Log of wsrep recovery (–wsrep-recover):
INFO: WSREP: Running position recovery with --log_error=‘/u02/cdp_data/wsrep_recovery_verbose.QakIlg’ --pid-file=‘/u02/cdp_data/x.x.x.corp.boubyan.com-recover.pid’
ERROR! WSREP: Failed to recover position:

“2025-10-29T07:42:35.613518+03:00 0 [Warning] [MY-000000] [Galera] Handshake failed: no shared cipher”

This happens when:

  1. Different OpenSSL or Galera versions exist between nodes,
    e.g. one node uses OpenSSL 3.x (TLS 1.3 only) and another still uses OpenSSL 1.1.x (TLS 1.2 default).
  2. Custom wsrep_provider_options explicitly restrict allowed ciphers, or
  3. OS-level crypto policies differ.

When that happens, Galera logs “no shared cipher,” then fails the TLS handshake, then mysqld crashes with signal 6.

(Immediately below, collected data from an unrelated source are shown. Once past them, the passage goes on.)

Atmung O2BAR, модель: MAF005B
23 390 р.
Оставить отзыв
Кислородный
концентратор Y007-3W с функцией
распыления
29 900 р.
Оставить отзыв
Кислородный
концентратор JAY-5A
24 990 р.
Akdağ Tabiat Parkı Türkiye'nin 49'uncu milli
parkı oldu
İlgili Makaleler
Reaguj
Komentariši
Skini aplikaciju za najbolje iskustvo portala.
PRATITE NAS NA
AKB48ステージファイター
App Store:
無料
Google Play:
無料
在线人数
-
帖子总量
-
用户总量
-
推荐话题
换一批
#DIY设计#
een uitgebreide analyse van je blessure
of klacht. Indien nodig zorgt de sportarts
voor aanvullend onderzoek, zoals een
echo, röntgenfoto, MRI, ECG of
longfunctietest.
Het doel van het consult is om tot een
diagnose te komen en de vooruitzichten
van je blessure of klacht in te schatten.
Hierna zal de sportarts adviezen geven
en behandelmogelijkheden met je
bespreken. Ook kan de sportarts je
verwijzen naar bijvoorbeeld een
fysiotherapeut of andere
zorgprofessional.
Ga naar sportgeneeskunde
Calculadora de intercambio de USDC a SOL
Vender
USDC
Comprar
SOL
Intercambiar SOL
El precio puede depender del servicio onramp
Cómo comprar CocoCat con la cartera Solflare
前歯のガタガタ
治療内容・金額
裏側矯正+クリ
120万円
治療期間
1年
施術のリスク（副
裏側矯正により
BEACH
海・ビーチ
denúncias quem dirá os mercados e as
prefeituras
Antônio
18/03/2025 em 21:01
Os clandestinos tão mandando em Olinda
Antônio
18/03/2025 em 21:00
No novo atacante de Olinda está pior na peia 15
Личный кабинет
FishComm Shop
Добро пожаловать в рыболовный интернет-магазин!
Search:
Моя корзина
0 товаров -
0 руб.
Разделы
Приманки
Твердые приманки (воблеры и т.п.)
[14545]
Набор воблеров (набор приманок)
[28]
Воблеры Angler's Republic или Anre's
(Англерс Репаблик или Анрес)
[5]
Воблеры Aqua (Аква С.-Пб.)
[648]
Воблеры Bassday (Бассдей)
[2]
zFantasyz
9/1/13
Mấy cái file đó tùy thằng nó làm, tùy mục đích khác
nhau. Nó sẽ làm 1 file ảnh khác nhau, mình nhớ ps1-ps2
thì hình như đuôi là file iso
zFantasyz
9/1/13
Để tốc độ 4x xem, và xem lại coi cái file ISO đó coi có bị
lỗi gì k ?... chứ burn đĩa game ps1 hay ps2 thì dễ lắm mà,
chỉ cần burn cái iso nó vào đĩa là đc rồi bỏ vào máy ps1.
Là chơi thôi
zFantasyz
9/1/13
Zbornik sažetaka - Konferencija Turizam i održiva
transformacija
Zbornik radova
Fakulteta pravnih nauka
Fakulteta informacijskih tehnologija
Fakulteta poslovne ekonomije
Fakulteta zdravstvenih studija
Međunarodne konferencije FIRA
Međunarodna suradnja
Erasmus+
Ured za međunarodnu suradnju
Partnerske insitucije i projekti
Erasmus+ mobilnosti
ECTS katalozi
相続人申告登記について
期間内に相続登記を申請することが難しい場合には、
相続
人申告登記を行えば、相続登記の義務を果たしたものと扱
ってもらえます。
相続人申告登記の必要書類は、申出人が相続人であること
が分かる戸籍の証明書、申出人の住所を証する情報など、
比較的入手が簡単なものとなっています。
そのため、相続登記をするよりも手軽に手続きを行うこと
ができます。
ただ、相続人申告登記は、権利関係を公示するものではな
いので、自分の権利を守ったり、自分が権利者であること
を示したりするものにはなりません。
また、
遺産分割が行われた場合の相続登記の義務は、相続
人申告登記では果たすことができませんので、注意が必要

Start by checking that the openssl version is the same on you Nodes.

openssl version

One thing you can try would be to Disable SSL for Galera temporarily (quick test). If you nodes start then you know there is a issue with your SSL on your nodes.

If your cluster doesn’t need encrypted replication inside a trusted network, you can disable Galera SSL to confirm that’s the root cause.

SSL Versions are identical to nodes. This error came when it was going through Security scanning.